La pente de la ligne budgétaire est (P X / P Y ) où P X = prix de X et P Y, le prix de Y ou ΔY / ΔX = -1/2 mesure le coût relatif de X et Y. La ligne AF indique la budget associé à un revenu de 100 £, un prix de Y, P Y = 1 £ et un prix de X, P X = 2 £. La pente de la ligne budgétaire est - P X / P Y.

Demande et utilité marginale # 12. Choix du consommateur :

Compte tenu des préférences et des contraintes budgétaires, nous pouvons choisir la quantité de chaque bien à acheter. Nous supposons que les consommateurs font ce choix pour maximiser la satisfaction, compte tenu des contraintes budgétaires. Nous dessinons maintenant une carte d’indifférence sur le graphique 4.5 (b). En supposant que le consommateur dépense tout son revenu sur X et Y, il choisira la combinaison représentée par C.

C’est le point où la ligne budgétaire est tangentielle avec une courbe d’indifférence - la courbe d’indifférence I 2 est la plus élevée qui puisse être atteinte.
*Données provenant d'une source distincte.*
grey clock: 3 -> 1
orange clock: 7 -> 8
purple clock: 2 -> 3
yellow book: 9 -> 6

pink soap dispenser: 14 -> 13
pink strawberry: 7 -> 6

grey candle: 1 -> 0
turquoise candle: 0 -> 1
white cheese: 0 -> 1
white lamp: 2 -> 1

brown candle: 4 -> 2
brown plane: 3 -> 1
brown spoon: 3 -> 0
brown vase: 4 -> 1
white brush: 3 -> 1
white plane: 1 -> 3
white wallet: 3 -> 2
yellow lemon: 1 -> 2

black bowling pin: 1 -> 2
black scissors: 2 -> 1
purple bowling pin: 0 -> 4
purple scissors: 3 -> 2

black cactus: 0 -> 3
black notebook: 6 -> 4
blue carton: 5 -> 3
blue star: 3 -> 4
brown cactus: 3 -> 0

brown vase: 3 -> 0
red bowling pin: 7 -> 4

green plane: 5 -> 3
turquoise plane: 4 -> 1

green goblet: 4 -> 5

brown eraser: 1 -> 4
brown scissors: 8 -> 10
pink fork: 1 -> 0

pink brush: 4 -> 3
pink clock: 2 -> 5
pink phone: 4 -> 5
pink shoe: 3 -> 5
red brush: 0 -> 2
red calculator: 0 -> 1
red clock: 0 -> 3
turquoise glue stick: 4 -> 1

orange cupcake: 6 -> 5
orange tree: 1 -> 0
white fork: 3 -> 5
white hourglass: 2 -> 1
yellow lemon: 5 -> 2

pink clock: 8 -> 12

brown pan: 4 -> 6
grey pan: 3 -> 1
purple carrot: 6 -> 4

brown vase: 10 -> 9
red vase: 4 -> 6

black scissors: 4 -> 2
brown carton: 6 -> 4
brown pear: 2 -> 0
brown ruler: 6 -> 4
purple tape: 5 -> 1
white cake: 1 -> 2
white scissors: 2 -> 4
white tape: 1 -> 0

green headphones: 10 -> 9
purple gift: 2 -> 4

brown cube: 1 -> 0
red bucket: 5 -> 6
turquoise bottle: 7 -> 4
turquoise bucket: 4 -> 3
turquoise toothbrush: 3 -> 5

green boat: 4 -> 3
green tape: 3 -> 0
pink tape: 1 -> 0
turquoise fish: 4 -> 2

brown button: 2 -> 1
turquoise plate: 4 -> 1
Le point C est appelé le point d'équilibre du consommateur où il maximise son utilité sous réserve de sa contrainte budgétaire.

Au point C, la pente de la courbe d'indifférence (MRS) est égale à la pente de la ligne budgétaire à ce point. On peut donc écrire que, au point d’équilibre du consommateur, la pente de la ligne budgétaire => P x / Y y = MRS.

On peut noter que le point B de la CI 1 n’est pas le choix préféré, car une réaffectation des revenus dans laquelle on dépense plus pour X que moins pour les vêtements (Y) peut augmenter la satisfaction du consommateur, en particulier en passant au point C, le consommateur dépense le même montant mais atteint un niveau de satisfaction plus élevé associé à IC 2, IC 3 donnera un niveau de satisfaction encore plus élevé mais ne peut pas être atteint avec le revenu disponible.

Ainsi, C maximise la satisfaction du consommateur.

Demande et utilité marginale # 13. Substitut parfait et complément parfait :

Dans la figure 4.6 (a), les consommateurs considèrent que le jus d’orange et le jus de pomme sont des substituts parfaits; le consommateur est indifférent entre le verre de l’un et l’autre. Les IC avec substitut parfait ont une pente constante. Dans la Fig. 4. 4.6 (b), le consommateur considère que les chaussures laissées et les chaussures droites sont des compléments parfaits. Une chaussure gauche supplémentaire ne donne aucune satisfaction supplémentaire au consommateur, sauf si le client obtient également la chaussure droite correspondante.

Demande et utilité marginale # 14. Effet de la variation du revenu :

Si le revenu du consommateur augmente, sa ligne budgétaire augmentera parallèlement à celle d'origine. De même, si son revenu diminue, sa ligne budgétaire sera déplacée vers le bas en restant parallèle. Supposons que le revenu du consommateur passe de 100 £ à 200 £.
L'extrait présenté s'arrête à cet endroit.